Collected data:
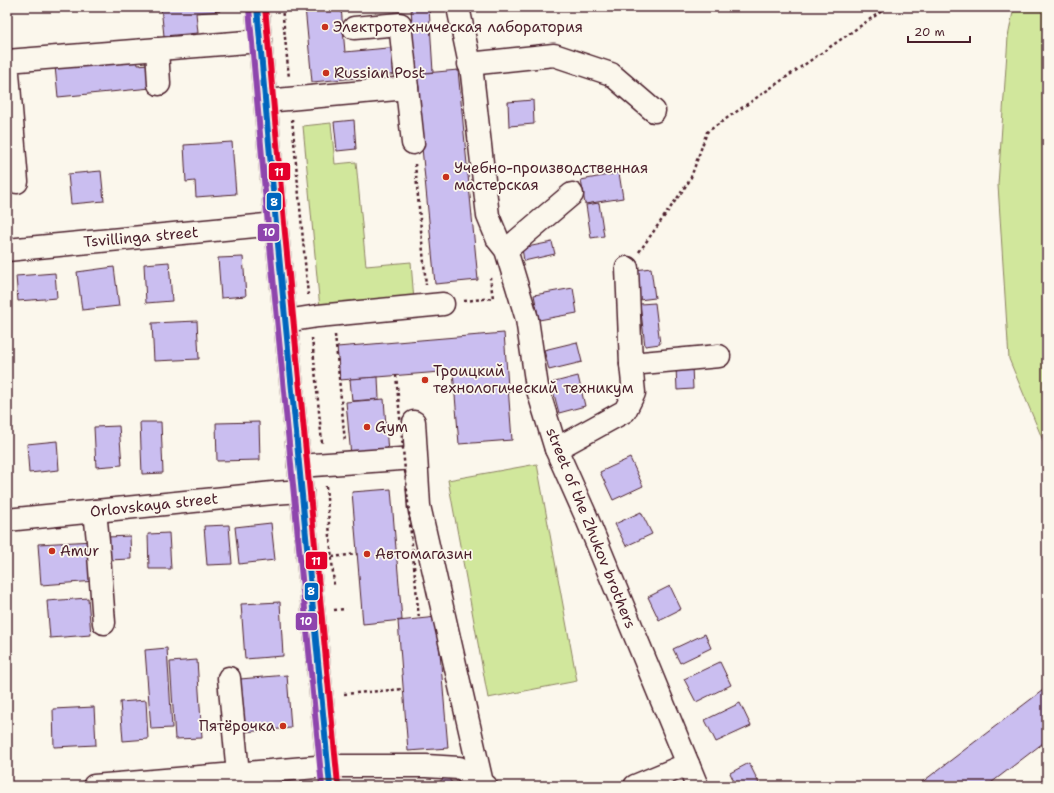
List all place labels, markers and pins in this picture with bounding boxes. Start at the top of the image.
place label: Электротехническая лаборатория [333,17,583,37]
marker: Электротехническая лаборатория [320,22,330,32]
place label: Russian Post [334,63,425,83]
marker: Russian Post [321,68,331,78]
place label: Учебно-производственная мастерская [454,158,648,195]
marker: Учебно-производственная мастерская [441,172,451,182]
place label: Троицкий технологический техникум [433,361,634,398]
marker: Троицкий технологический техникум [420,375,430,385]
place label: Gym [375,417,408,437]
marker: Gym [362,422,372,432]
place label: Amur [60,541,99,561]
place label: Автомагазин [375,544,472,564]
marker: Amur [47,546,57,556]
marker: Автомагазин [362,549,372,559]
place label: Пятёрочка [199,716,276,736]
marker: Пятёрочка [278,721,288,731]

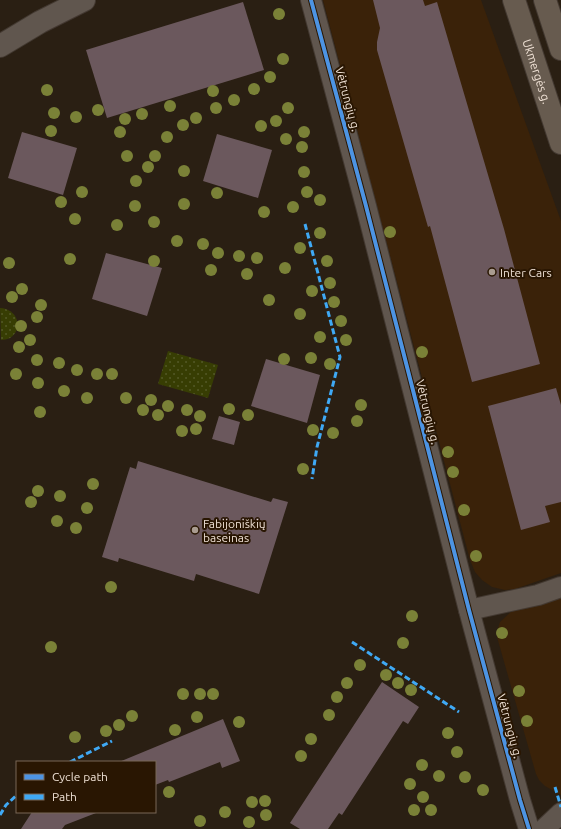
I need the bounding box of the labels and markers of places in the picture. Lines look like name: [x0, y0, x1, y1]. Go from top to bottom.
place label: Inter Cars: [500, 266, 552, 279]
marker: Inter Cars: [487, 267, 497, 277]
place label: Fabijoniškių baseinas: [203, 517, 266, 544]
marker: Fabijoniškių baseinas: [190, 525, 200, 535]

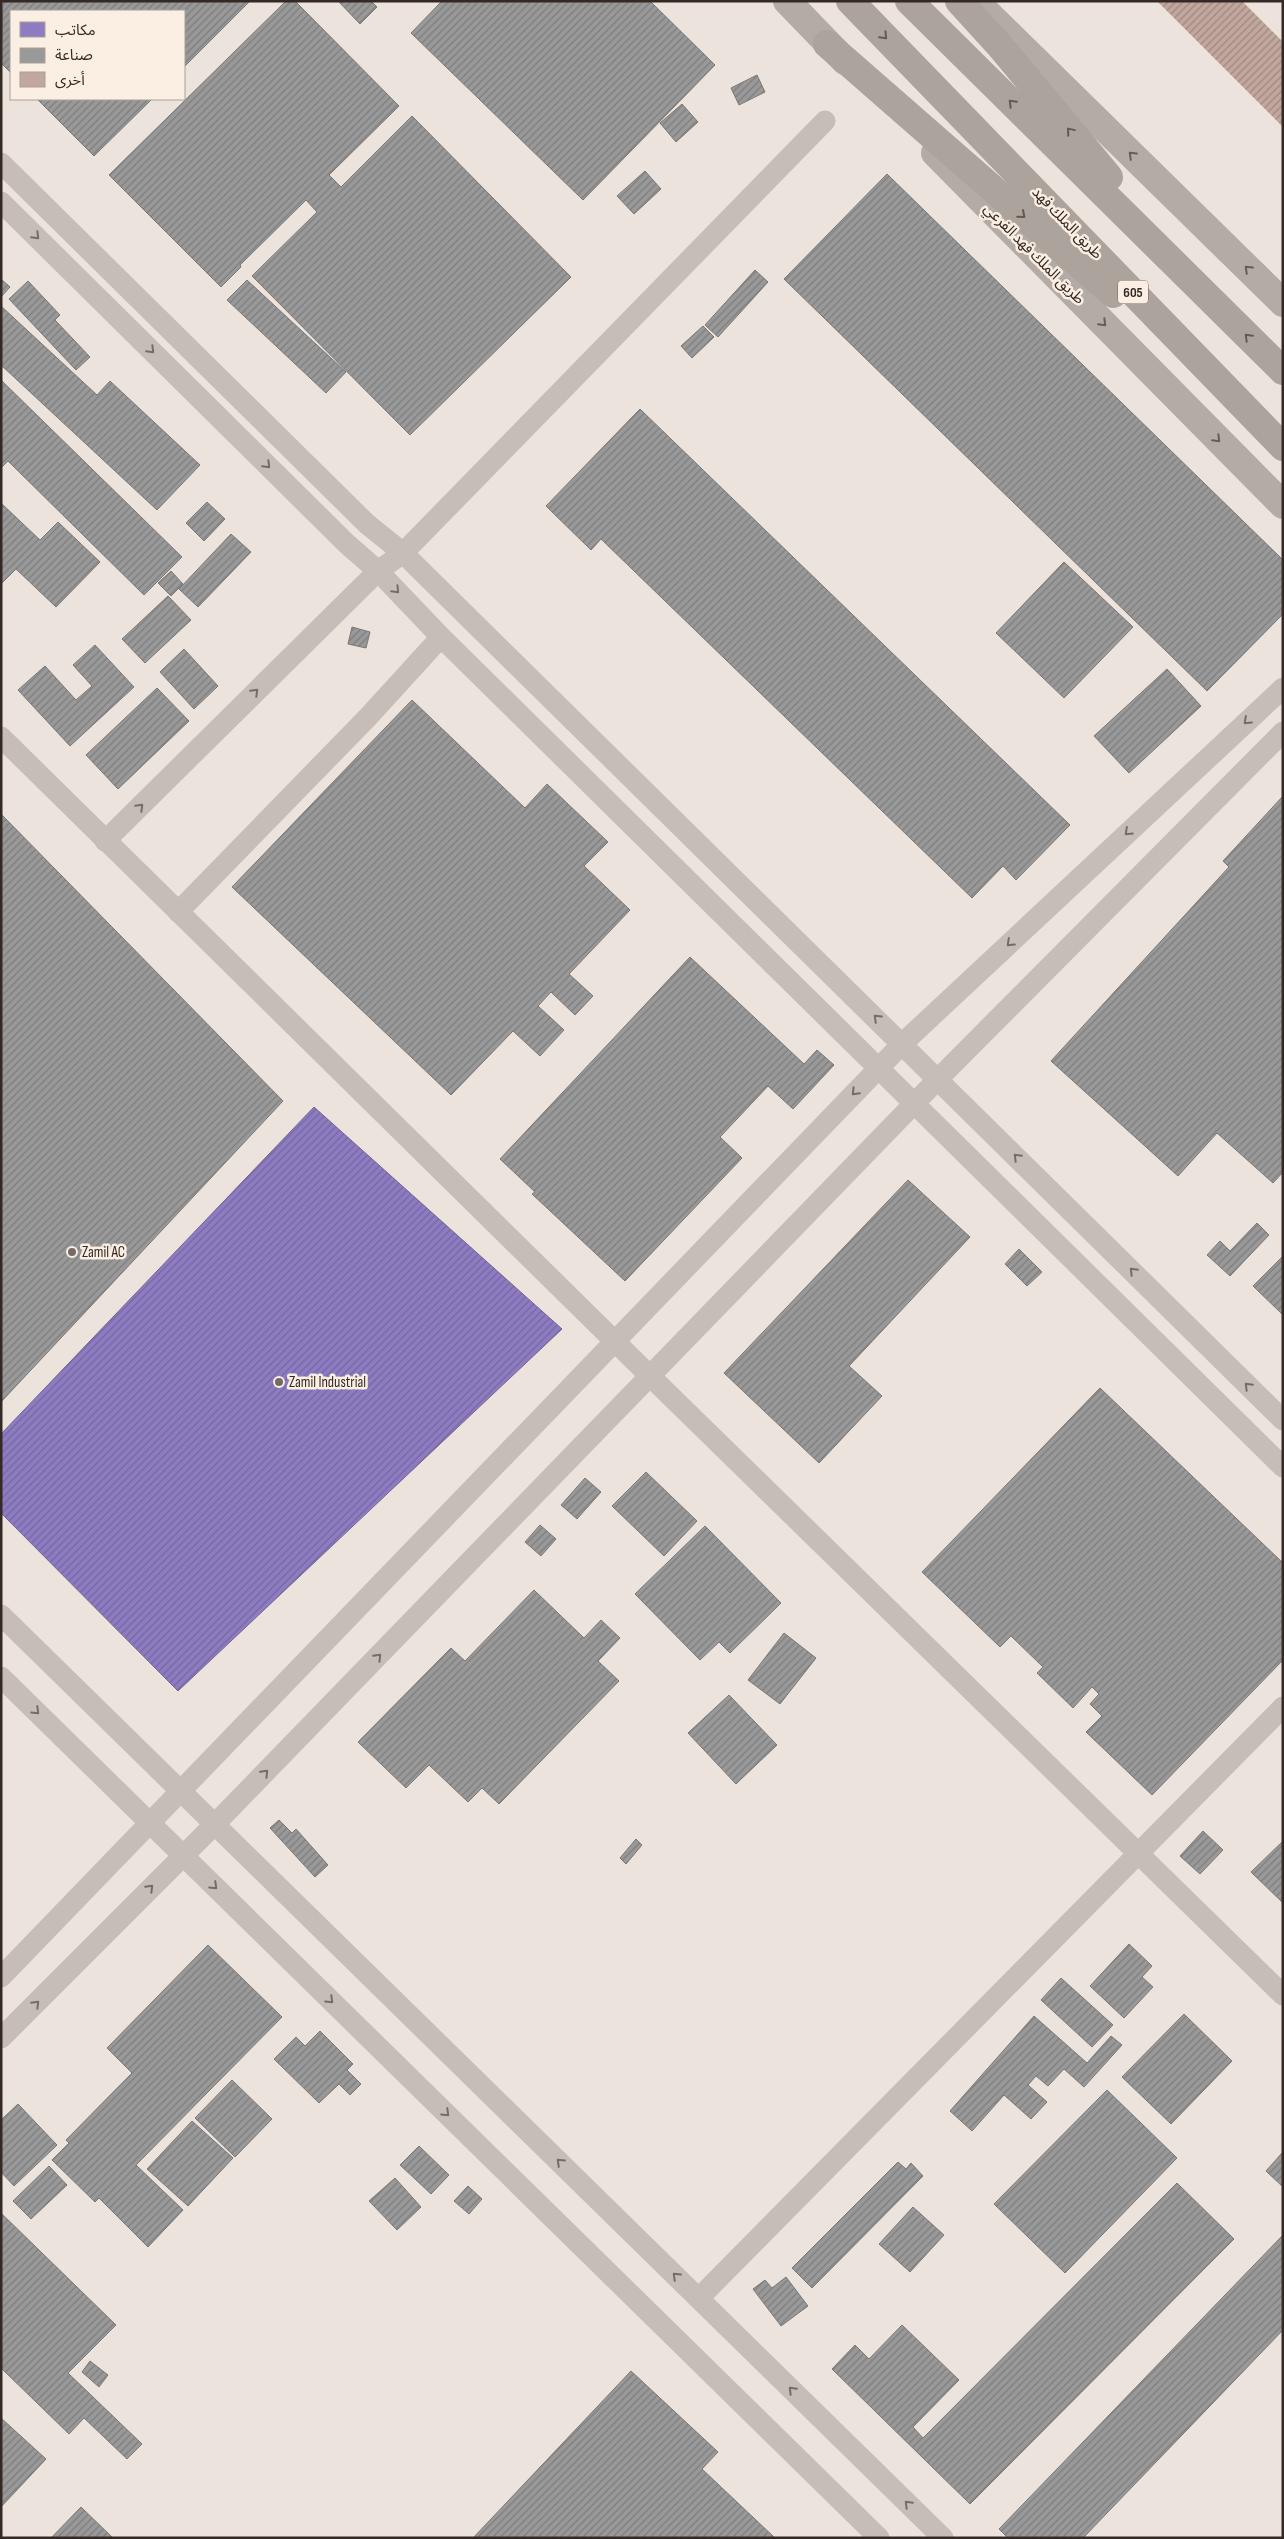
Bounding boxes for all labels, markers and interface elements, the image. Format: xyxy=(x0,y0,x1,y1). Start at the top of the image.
legend xyxy=(10,10,185,100)
text: مكاتب xyxy=(55,21,96,40)
one-way arrow xyxy=(879,30,888,39)
text: صناعة xyxy=(55,46,93,65)
text: أخرى xyxy=(55,71,85,90)
one-way arrow xyxy=(1008,100,1017,109)
one-way arrow xyxy=(1068,128,1076,137)
one-way arrow xyxy=(1129,152,1138,161)
street label: طريق الملك فهد xyxy=(1028,183,1106,263)
street label: طريق الملك فهد الفرعي xyxy=(978,199,1089,310)
one-way arrow xyxy=(1016,209,1025,218)
one-way arrow xyxy=(30,230,39,239)
one-way arrow xyxy=(1245,266,1254,275)
road number: 605 xyxy=(1118,280,1148,304)
one-way arrow xyxy=(1097,318,1106,327)
one-way arrow xyxy=(1245,334,1254,343)
one-way arrow xyxy=(146,345,155,354)
one-way arrow xyxy=(1211,433,1220,442)
one-way arrow xyxy=(261,459,270,468)
one-way arrow xyxy=(390,584,399,593)
one-way arrow xyxy=(250,689,259,698)
one-way arrow xyxy=(1244,715,1253,724)
one-way arrow xyxy=(134,803,143,812)
one-way arrow xyxy=(1125,826,1134,835)
one-way arrow xyxy=(1006,937,1015,946)
one-way arrow xyxy=(874,1015,883,1024)
one-way arrow xyxy=(852,1087,861,1096)
one-way arrow xyxy=(1014,1154,1023,1163)
place label: Zamil AC xyxy=(82,1243,125,1262)
marker: Zamil AC xyxy=(66,1246,78,1258)
one-way arrow xyxy=(1129,1268,1138,1277)
place label: Zamil Industrial xyxy=(289,1373,366,1392)
marker: Zamil Industrial xyxy=(273,1376,285,1388)
one-way arrow xyxy=(1245,1383,1254,1392)
one-way arrow xyxy=(372,1654,381,1663)
one-way arrow xyxy=(30,1705,39,1714)
one-way arrow xyxy=(259,1770,268,1779)
one-way arrow xyxy=(209,1880,218,1889)
one-way arrow xyxy=(144,1885,153,1894)
one-way arrow xyxy=(325,1994,334,2003)
one-way arrow xyxy=(30,2000,39,2009)
one-way arrow xyxy=(441,2108,450,2117)
one-way arrow xyxy=(557,2159,566,2168)
one-way arrow xyxy=(673,2272,682,2281)
one-way arrow xyxy=(789,2386,798,2395)
one-way arrow xyxy=(905,2500,914,2509)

Action item - The records above are to be repeated exactly, with the pictures left out.

Response area -
List all place labels, markers and pins in this picture with bounding boxes. Start at the top of the image.
place label: Электротехническая лаборатория [333,17,583,37]
marker: Электротехническая лаборатория [320,22,330,32]
place label: Russian Post [334,63,425,83]
marker: Russian Post [321,68,331,78]
place label: Учебно-производственная мастерская [454,158,648,195]
marker: Учебно-производственная мастерская [441,172,451,182]
place label: Троицкий технологический техникум [433,361,634,398]
marker: Троицкий технологический техникум [420,375,430,385]
place label: Gym [375,417,408,437]
marker: Gym [362,422,372,432]
place label: Amur [60,541,99,561]
place label: Автомагазин [375,544,472,564]
marker: Amur [47,546,57,556]
marker: Автомагазин [362,549,372,559]
place label: Пятёрочка [199,716,276,736]
marker: Пятёрочка [278,721,288,731]

I need the bounding box of the labels and markers of places in the picture. Lines look like name: [x0, y0, x1, y1]. Go from top to bottom.
place label: Inter Cars: [500, 266, 552, 279]
marker: Inter Cars: [487, 267, 497, 277]
place label: Fabijoniškių baseinas: [203, 517, 266, 544]
marker: Fabijoniškių baseinas: [190, 525, 200, 535]

Bounding boxes for all labels, markers and interface elements, the image. Format: xyxy=(x0,y0,x1,y1). Start at the top of the image.
legend xyxy=(10,10,185,100)
text: مكاتب xyxy=(55,21,96,40)
one-way arrow xyxy=(879,30,888,39)
text: صناعة xyxy=(55,46,93,65)
text: أخرى xyxy=(55,71,85,90)
one-way arrow xyxy=(1008,100,1017,109)
one-way arrow xyxy=(1068,128,1076,137)
one-way arrow xyxy=(1129,152,1138,161)
street label: طريق الملك فهد xyxy=(1028,183,1106,263)
street label: طريق الملك فهد الفرعي xyxy=(978,199,1089,310)
one-way arrow xyxy=(1016,209,1025,218)
one-way arrow xyxy=(30,230,39,239)
one-way arrow xyxy=(1245,266,1254,275)
road number: 605 xyxy=(1118,280,1148,304)
one-way arrow xyxy=(1097,318,1106,327)
one-way arrow xyxy=(1245,334,1254,343)
one-way arrow xyxy=(146,345,155,354)
one-way arrow xyxy=(1211,433,1220,442)
one-way arrow xyxy=(261,459,270,468)
one-way arrow xyxy=(390,584,399,593)
one-way arrow xyxy=(250,689,259,698)
one-way arrow xyxy=(1244,715,1253,724)
one-way arrow xyxy=(134,803,143,812)
one-way arrow xyxy=(1125,826,1134,835)
one-way arrow xyxy=(1006,937,1015,946)
one-way arrow xyxy=(874,1015,883,1024)
one-way arrow xyxy=(852,1087,861,1096)
one-way arrow xyxy=(1014,1154,1023,1163)
place label: Zamil AC xyxy=(82,1243,125,1262)
marker: Zamil AC xyxy=(66,1246,78,1258)
one-way arrow xyxy=(1129,1268,1138,1277)
place label: Zamil Industrial xyxy=(289,1373,366,1392)
marker: Zamil Industrial xyxy=(273,1376,285,1388)
one-way arrow xyxy=(1245,1383,1254,1392)
one-way arrow xyxy=(372,1654,381,1663)
one-way arrow xyxy=(30,1705,39,1714)
one-way arrow xyxy=(259,1770,268,1779)
one-way arrow xyxy=(209,1880,218,1889)
one-way arrow xyxy=(144,1885,153,1894)
one-way arrow xyxy=(325,1994,334,2003)
one-way arrow xyxy=(30,2000,39,2009)
one-way arrow xyxy=(441,2108,450,2117)
one-way arrow xyxy=(557,2159,566,2168)
one-way arrow xyxy=(673,2272,682,2281)
one-way arrow xyxy=(789,2386,798,2395)
one-way arrow xyxy=(905,2500,914,2509)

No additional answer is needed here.